President Obama's recent speech on the issue was widely dismissed as unlikely to break a Republican deadlock, even as the Illinois DREAM ACT was passed by the state Senate. The debate over immigration waxes and wanes with such predictable regularity that you could almost set your watch by it. Now more than ever it's crucial to look past the traffic jam that is the 24-hour news cycle, and a forthcoming program from the Chicago Film Archives will do just that.

CFA has chosen three films that look at the issue from very different viewpoints. MI Raza: Portrait of a Family documents a working-class Mexican-American family living in Pilsen, with fascinating glimpses of the neighborhood circa 1972. Good Night, Socrates won first prize in the 1962 Venice International Film Festival.

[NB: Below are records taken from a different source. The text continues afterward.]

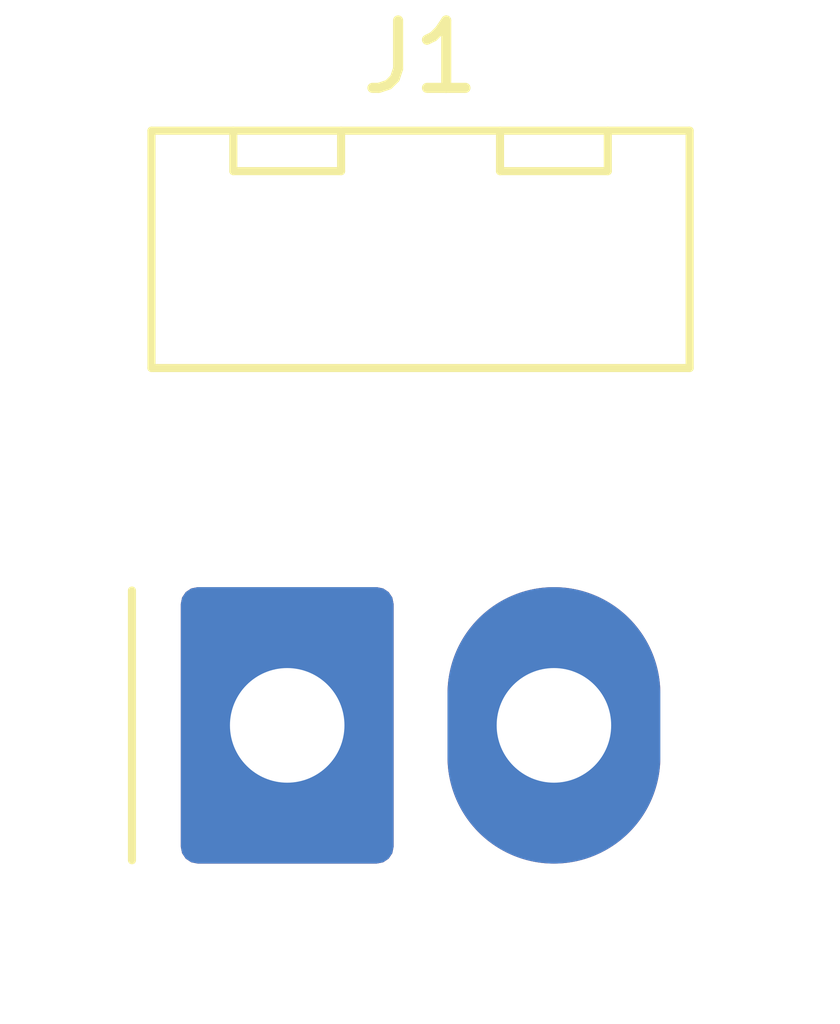
<source format=kicad_pcb>
(kicad_pcb
	(version 20240108)
	(generator "pcbnew")
	(generator_version "8.0")
	(general
		(thickness 1.6)
		(legacy_teardrops no)
	)
	(paper "A4")
	(layers
		(0 "F.Cu" signal)
		(31 "B.Cu" signal)
		(32 "B.Adhes" user "B.Adhesive")
		(33 "F.Adhes" user "F.Adhesive")
		(34 "B.Paste" user)
		(35 "F.Paste" user)
		(36 "B.SilkS" user "B.Silkscreen")
		(37 "F.SilkS" user "F.Silkscreen")
		(38 "B.Mask" user)
		(39 "F.Mask" user)
		(40 "Dwgs.User" user "User.Drawings")
		(41 "Cmts.User" user "User.Comments")
		(42 "Eco1.User" user "User.Eco1")
		(43 "Eco2.User" user "User.Eco2")
		(44 "Edge.Cuts" user)
		(45 "Margin" user)
		(46 "B.CrtYd" user "B.Courtyard")
		(47 "F.CrtYd" user "F.Courtyard")
		(48 "B.Fab" user)
		(49 "F.Fab" user)
		(50 "User.1" user)
		(51 "User.2" user)
		(52 "User.3" user)
		(53 "User.4" user)
		(54 "User.5" user)
		(55 "User.6" user)
		(56 "User.7" user)
		(57 "User.8" user)
		(58 "User.9" user)
	)
	(setup
		(pad_to_mask_clearance 0)
		(allow_soldermask_bridges_in_footprints no)
		(pcbplotparams
			(layerselection 0x00010fc_ffffffff)
			(plot_on_all_layers_selection 0x0000000_00000000)
			(disableapertmacros no)
			(usegerberextensions no)
			(usegerberattributes yes)
			(usegerberadvancedattributes yes)
			(creategerberjobfile yes)
			(dashed_line_dash_ratio 12.000000)
			(dashed_line_gap_ratio 3.000000)
			(svgprecision 4)
			(plotframeref no)
			(viasonmask no)
			(mode 1)
			(useauxorigin no)
			(hpglpennumber 1)
			(hpglpenspeed 20)
			(hpglpendiameter 15.000000)
			(pdf_front_fp_property_popups yes)
			(pdf_back_fp_property_popups yes)
			(dxfpolygonmode yes)
			(dxfimperialunits yes)
			(dxfusepcbnewfont yes)
			(psnegative no)
			(psa4output no)
			(plotreference yes)
			(plotvalue yes)
			(plotfptext yes)
			(plotinvisibletext no)
			(sketchpadsonfab no)
			(subtractmaskfromsilk no)
			(outputformat 1)
			(mirror no)
			(drillshape 1)
			(scaleselection 1)
			(outputdirectory "")
		)
	)
	(net 0 "")
	(net 1 "/PIN D")
	(net 2 "GNDREF")
	(footprint "Connector_Molex:Molex_KK-396_A-41792-0002_1x02_P3.96mm_Horizontal" (layer "F.Cu") (at 20.04 24.5))
)

</source>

This moving documentary about Greektown examines the partial destruction of the neighborhood to make way for the Kennedy Expressway and the new UIC campus. Lastly, The Do Family: New Americans for the 80's is made up of amateur footage shot on Super 8mm recording the arrival of a refugee Chinese-Vietnamese family to Deerfield. Filmmaker John Sanner was a member of The Zion Lutheran Church, which sponsored the family's relocation.

After the screening there will be a panel discussion with Fred Tsao, Policy Director of Illinois Coalition for Immigrant and Refugee Rights; Virginia Martinez, former Policy Analyst at the Mexican-American Legal Defense and Education Fund; and Ngoan Le from the Chicago Community Trust.

Family Firsts: 3 Tales of Immigration is Tuesday, May 24, 6:30 p.m. at Claudia Cassidy Theater at the Chicago Cultural Center, 78 E. Washington. The screening is free.